Quote of the day: "The latter is the spring keeping science alive."
I couldn't agree more!
Dan
Dear Luigi,
Since you are interested in scientific languages, I thought you might be interested in the fundamentally new formalism I have outlined in my essay. The reason you might be interested has to do with the absolutely unique feature of this formalism: its syntax and semantics are congruent.
Dear Lev,
thank your for having pointed to me your essay, which is indeed interesting. I agree with you that it is necessary to avoid the spatialization of time, although you later write about "irreversible streams" and offer again spatial representation of time (a stream is indeed a spatial representation). Instead, I think to time more like as a "cut" into a space of events (see quant-ph/9804040, pag. 13), a concept on which I am still working.
You write that the key question is the "transition from the point-based representation to the structural representation". Well, a very clear example of this "structural representation" is the Reimannian geometry, which is based on the relationships between points. This was indeed the power of the work of Reimann and later Ricci-Curbastro, which resulted evident in the application of the general relativity, where the need to measure something continuously changing, as it occurs in an accelerated frame, made it useless the cartesian geometry.
May I suggest you also to have a look at the work by C. Rovelli, "Relational quantum mechanics", International Journal of Theoretical Physics 35, (1996), 1637. Moreover, I think you might find very interesting for your studies also the essay by F. Markopolou, "Space does not exist, so time can", Third Prize of the FQXi 2008 Essay Contest "The nature of time" (arXiv:0909.1861). She also proposed a time-only based physics, although at a level below the Planck scale.

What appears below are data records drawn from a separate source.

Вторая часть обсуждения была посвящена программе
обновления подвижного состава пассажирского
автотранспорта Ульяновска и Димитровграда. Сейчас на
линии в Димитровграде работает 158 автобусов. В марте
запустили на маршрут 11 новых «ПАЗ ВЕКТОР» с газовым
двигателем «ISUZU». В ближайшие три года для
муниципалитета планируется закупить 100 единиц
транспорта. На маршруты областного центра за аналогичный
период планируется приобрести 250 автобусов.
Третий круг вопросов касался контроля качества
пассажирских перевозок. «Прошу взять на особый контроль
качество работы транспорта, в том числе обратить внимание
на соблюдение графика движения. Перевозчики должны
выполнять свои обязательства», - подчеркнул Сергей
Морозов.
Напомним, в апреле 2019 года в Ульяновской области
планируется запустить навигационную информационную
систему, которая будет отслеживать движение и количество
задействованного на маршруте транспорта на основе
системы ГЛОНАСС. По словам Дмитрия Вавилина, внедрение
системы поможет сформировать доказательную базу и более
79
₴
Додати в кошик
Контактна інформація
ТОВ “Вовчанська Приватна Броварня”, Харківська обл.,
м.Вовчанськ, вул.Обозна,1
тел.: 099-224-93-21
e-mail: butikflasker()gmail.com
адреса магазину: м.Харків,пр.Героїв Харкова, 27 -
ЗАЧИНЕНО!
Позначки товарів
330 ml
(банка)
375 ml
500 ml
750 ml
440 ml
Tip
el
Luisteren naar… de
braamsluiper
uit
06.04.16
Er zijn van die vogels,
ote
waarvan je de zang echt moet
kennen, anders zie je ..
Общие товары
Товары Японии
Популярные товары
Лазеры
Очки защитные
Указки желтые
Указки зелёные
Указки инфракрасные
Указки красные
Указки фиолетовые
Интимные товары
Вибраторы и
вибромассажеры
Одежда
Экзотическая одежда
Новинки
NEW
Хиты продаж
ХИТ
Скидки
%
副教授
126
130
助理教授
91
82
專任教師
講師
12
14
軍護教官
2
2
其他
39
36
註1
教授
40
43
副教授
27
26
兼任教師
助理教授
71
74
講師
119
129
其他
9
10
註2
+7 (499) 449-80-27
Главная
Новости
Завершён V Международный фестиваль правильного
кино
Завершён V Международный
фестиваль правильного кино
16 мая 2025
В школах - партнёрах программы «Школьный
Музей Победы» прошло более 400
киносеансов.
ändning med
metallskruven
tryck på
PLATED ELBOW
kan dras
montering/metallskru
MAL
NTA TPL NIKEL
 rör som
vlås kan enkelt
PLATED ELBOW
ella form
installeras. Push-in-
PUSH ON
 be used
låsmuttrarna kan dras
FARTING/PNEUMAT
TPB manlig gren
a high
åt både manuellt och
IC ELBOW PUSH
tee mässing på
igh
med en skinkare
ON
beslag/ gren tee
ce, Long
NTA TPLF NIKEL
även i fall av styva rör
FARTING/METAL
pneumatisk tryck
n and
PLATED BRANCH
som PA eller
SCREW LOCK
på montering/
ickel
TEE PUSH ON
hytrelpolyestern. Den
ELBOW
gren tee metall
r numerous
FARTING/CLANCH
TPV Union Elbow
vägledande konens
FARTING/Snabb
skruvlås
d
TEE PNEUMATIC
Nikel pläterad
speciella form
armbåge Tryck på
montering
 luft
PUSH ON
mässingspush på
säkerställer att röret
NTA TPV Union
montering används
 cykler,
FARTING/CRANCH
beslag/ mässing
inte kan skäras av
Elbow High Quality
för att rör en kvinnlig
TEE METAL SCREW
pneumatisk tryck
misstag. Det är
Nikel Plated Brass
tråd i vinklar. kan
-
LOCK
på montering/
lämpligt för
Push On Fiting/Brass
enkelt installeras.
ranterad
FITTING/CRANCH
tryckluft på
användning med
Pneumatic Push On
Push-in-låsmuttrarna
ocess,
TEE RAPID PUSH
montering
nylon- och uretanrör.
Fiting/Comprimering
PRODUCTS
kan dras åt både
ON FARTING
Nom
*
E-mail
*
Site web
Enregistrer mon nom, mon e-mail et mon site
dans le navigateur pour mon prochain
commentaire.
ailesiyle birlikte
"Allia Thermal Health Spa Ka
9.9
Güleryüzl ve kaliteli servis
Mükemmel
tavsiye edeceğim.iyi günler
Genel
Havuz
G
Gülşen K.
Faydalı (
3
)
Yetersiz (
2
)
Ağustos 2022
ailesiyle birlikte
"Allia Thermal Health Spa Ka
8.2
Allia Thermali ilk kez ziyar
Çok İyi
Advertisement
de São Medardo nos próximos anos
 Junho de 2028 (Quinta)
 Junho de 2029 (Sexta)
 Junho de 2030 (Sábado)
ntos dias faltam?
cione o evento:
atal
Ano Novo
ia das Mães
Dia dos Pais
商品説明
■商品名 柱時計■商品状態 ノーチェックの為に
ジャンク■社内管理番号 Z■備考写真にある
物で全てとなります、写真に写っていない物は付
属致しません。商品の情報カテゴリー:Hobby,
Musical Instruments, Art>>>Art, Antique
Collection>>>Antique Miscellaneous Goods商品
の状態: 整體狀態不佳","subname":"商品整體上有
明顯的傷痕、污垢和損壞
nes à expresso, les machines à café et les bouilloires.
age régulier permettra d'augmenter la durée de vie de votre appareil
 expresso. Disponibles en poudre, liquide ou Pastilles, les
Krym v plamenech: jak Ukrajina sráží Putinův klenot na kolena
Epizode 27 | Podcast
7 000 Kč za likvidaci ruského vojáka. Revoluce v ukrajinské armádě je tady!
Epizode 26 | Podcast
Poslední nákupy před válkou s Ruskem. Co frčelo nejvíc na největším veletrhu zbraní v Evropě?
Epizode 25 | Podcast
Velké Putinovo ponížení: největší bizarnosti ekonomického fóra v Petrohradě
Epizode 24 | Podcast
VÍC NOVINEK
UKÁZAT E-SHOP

Good luck with your essay in the contest!
Cheers,
Luigi
"I agree with you that it is necessary to avoid the spatialization of time, although you later write about "irreversible streams" and offer again spatial representation of time (a stream is indeed a spatial representation)."
Dear Luigi,
Thank you for your comments!
However, it appears you *completely* misunderstood the proposed form of representation. The "irreversible stream of events" is a *verbal description* of the proposed formal representation "struct", while you interpreted this verbal description in some geometric/spatial context.
My best wishes,
--Lev
Dear Lev,
if you want apples, but ask for strawberries, then you cannot complain if people give you the latter. You are giving me one fine example to support my essay, i.e. words are important. When you want to describe a theory, you have to pay attention to the words. What you simply call "verbal description" is indeed part of the theory, necessary to understand and not something detached or useless artifact.